La vidéo est impressionniste et clairsemée – un moment, nous voyons une route vide, un autre, une pile de cadres de fenêtres penchés. Encore et encore, nous revenons aux travailleurs aux prises avec le sol en ciment, travaillant dans un silence sérieux. Lorsque les hommes réussissent enfin à soulever la section de sol en biais, laissant le sol au-dessus glisser vers le bas pour révéler le motif floral du carreau, il y a un sentiment de découverte et de soulagement. Un tel travail décoratif n’est pas ce que l’on s’attend à trouver dans un endroit entouré de buissons, d’arbres et de terre non entretenus, censés attendre le développement. La fouille de Chung est donc une fouille d’anticipation, rassemblant des fragments clés avant qu’ils ne soient enterrés et oubliés.

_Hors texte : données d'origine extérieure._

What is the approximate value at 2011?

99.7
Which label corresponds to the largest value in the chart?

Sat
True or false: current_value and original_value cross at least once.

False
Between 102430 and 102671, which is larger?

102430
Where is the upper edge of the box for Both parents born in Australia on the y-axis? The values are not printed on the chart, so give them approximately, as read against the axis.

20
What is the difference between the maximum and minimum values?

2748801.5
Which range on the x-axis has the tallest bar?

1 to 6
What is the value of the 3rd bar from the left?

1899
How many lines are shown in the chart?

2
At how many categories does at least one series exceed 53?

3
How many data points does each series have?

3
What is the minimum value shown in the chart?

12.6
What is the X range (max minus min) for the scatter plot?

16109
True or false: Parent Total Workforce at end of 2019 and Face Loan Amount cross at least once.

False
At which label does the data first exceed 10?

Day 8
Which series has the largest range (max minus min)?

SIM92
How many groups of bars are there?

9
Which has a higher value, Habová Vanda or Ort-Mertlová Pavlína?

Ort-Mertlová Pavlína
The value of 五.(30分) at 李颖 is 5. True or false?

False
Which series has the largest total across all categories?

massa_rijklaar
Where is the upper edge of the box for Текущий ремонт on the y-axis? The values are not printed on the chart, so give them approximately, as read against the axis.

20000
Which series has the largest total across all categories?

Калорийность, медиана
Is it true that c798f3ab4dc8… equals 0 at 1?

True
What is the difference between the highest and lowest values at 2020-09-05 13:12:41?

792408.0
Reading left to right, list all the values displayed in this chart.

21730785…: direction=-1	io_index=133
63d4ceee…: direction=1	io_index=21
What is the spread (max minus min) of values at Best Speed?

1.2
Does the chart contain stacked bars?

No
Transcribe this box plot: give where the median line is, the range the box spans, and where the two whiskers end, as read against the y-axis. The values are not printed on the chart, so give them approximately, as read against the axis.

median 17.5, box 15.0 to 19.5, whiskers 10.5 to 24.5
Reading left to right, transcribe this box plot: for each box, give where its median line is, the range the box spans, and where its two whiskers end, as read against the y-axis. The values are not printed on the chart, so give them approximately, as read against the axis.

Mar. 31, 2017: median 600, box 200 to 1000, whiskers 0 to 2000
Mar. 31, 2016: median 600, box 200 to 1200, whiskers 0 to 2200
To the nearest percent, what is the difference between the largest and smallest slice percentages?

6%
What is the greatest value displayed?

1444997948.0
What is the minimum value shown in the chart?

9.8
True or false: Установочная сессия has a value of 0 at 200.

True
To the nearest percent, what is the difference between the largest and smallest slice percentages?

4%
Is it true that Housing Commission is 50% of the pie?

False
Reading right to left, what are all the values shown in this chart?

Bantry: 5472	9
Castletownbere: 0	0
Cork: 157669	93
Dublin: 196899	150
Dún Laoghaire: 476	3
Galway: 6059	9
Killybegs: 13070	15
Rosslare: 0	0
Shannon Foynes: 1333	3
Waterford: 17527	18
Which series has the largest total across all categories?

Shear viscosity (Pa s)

Une question tendue se forme lorsque l’on s’intéresse aux œuvres de Chung : qu’est-ce qui est spéculatif et qu’est-ce qui est objectif ? Chung semble être deux artistes à la fois : l’un ethnographe et activiste, intensément engagé dans la recherche ; l’autre un mémorialiste, profondément conscient de l’éphémère des matériaux physiques et de la faillibilité du souvenir humain. Permettre à cette tension de faire surface est peut-être ce vers quoi Chung tend la main – son motif n’est pas d’exposer un mensonge, ou de découvrir une vérité perdue, ou même de faire la distinction entre les agresseurs et les victimes. Il s’agit plutôt de se réapproprier diverses histoires et leurs méthodes de narration, nous poussant au-delà de l’attrait des réponses soignées.